On swój ciężar dźwigał na terapii. Udało mu się oswoić demony i ocalić relację z Martą. - Moja żona to przyjaciel, mega bliski mi człowiek. Kłócimy się, ale jesteśmy parą. Cały czas te zadry w nas tkwią, ale kochamy się, chcemy ze sobą spędzić życie - podsumował.
Zmęczony występami, pod koniec 2017 r. zawiesił działalność zespołu T. Love. Miał wreszcie czas dla siebie i dla rodziny. Postanowił pożegnać się też z alkoholem.
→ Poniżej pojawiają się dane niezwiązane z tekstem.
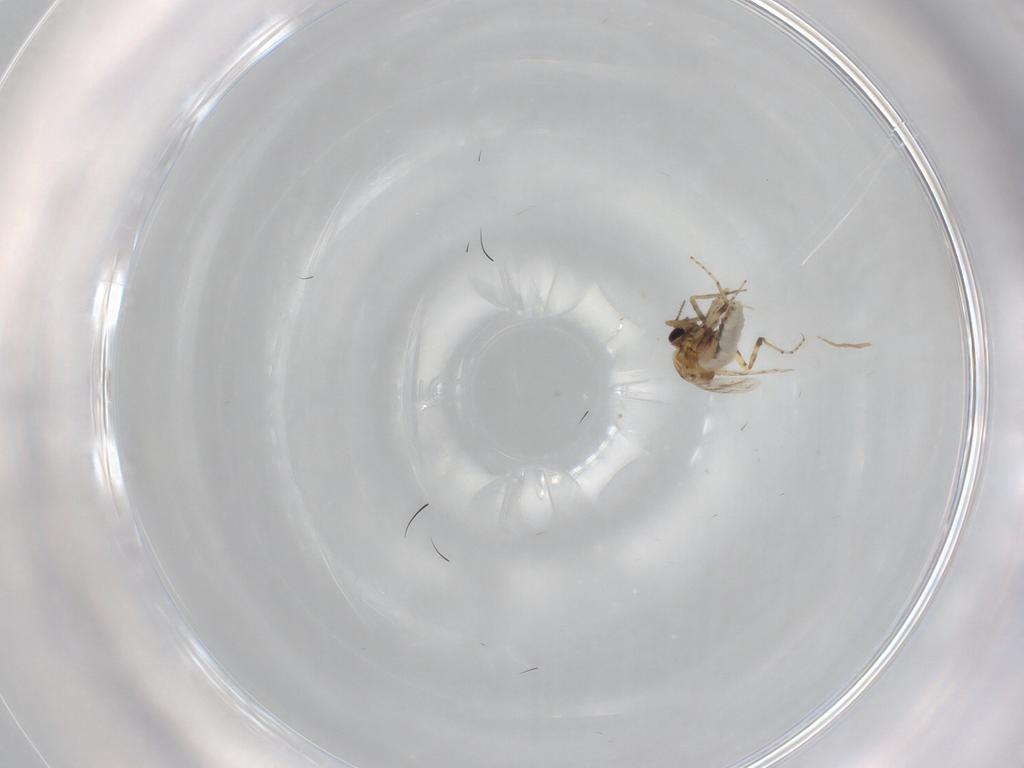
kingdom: Animalia
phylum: Arthropoda
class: Insecta
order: Diptera
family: Ceratopogonidae
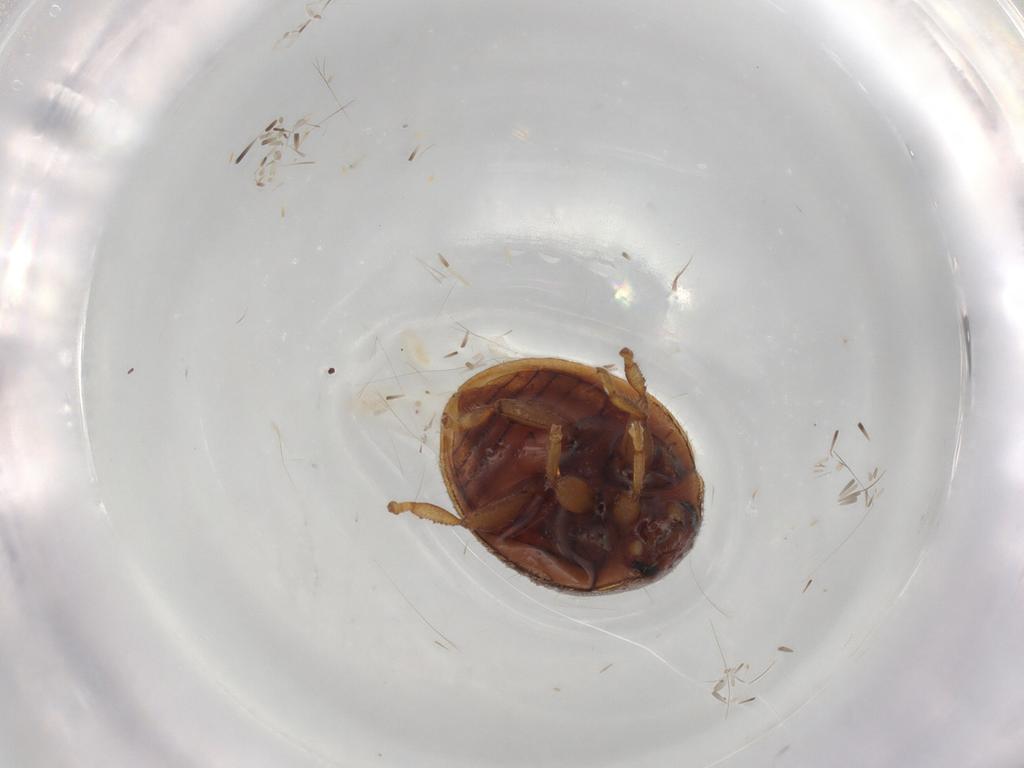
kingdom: Animalia
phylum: Arthropoda
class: Insecta
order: Coleoptera
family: Coccinellidae
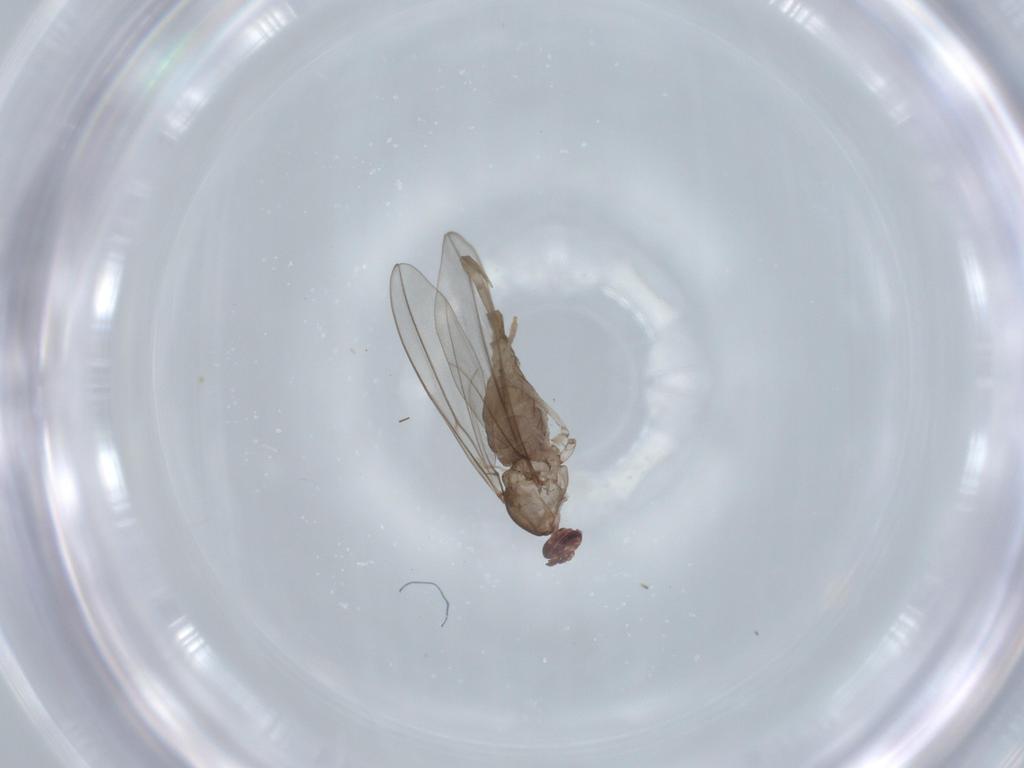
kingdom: Animalia
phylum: Arthropoda
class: Insecta
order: Diptera
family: Cecidomyiidae
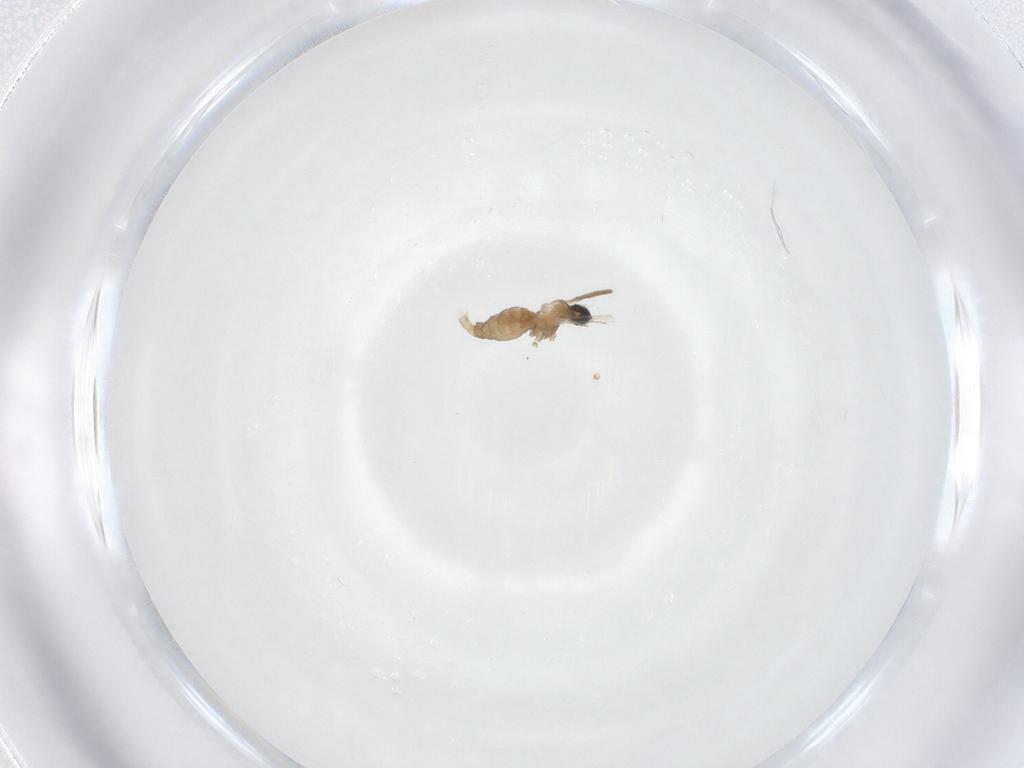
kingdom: Animalia
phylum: Arthropoda
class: Insecta
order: Diptera
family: Cecidomyiidae
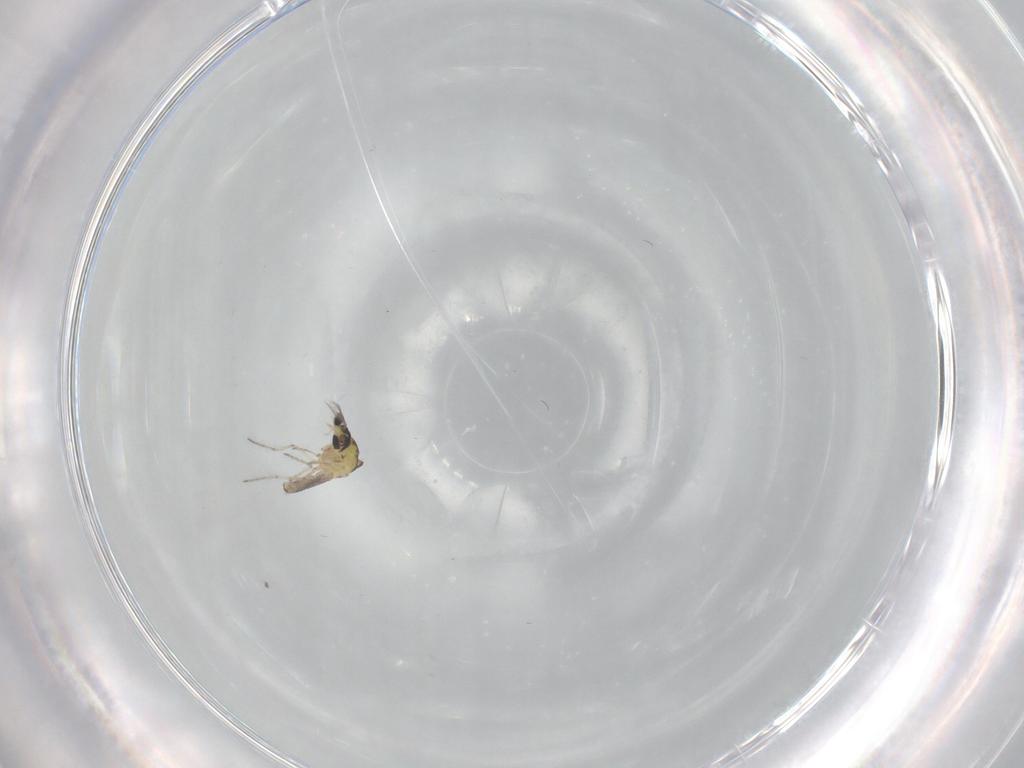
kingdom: Animalia
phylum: Arthropoda
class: Insecta
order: Diptera
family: Ceratopogonidae
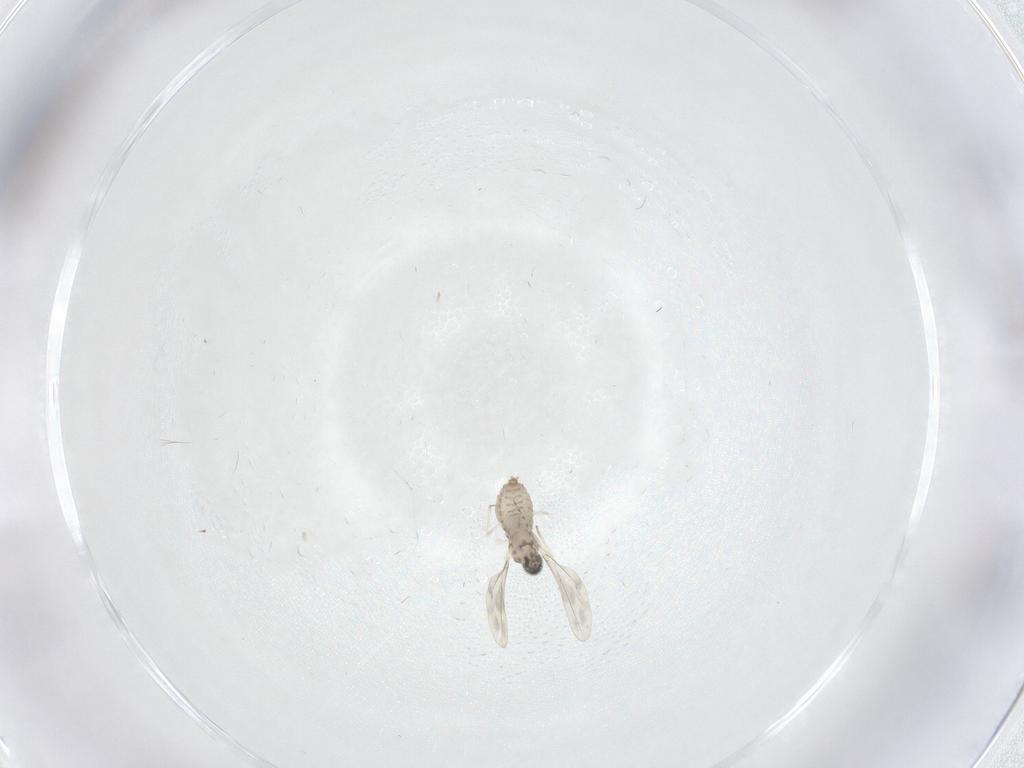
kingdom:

Ale właśnie wtedy, gdy zwolnił tempo, lata wyniszczającego trybu życia i zaniedbywania zdrowia zemściły się na nim okrutnie.
15 lipca zeszłego roku, po koncercie Boba Dylana w Londynie, przeżył rozległy wylew. - Znaleziono mnie po 14 godzinach bez świadomości, lekarze byli zdziwieni, że żyję - opowiedział w "Twoim Stylu".
Historia zatoczyła koło. 30 lat wcześniej, w lipcu 1989 r. przyjechał do Londynu po raz pierwszy, żeby zarobić na dorosłe życie. - Dziś w szpitalnym łóżku dziękuję Bogu, że żyję i jestem tutaj, obecny na planecie. To wielki dar - wyznał w "Kingu!".
W angielskim szpitalu spędził trzy tygodnie, a potem przewieziono go do Warszawy na dalsze leczenie. Niedawno wyznał: "Wracam powoli do rzeczywistości. Dzięki Bogu los się ze mną łaskawie obszedł, ponieważ chodzę, mówię, siedzę, słyszę i widzę. To jest najważniejsze".
No i Marta, na którą jak zawsze może liczyć.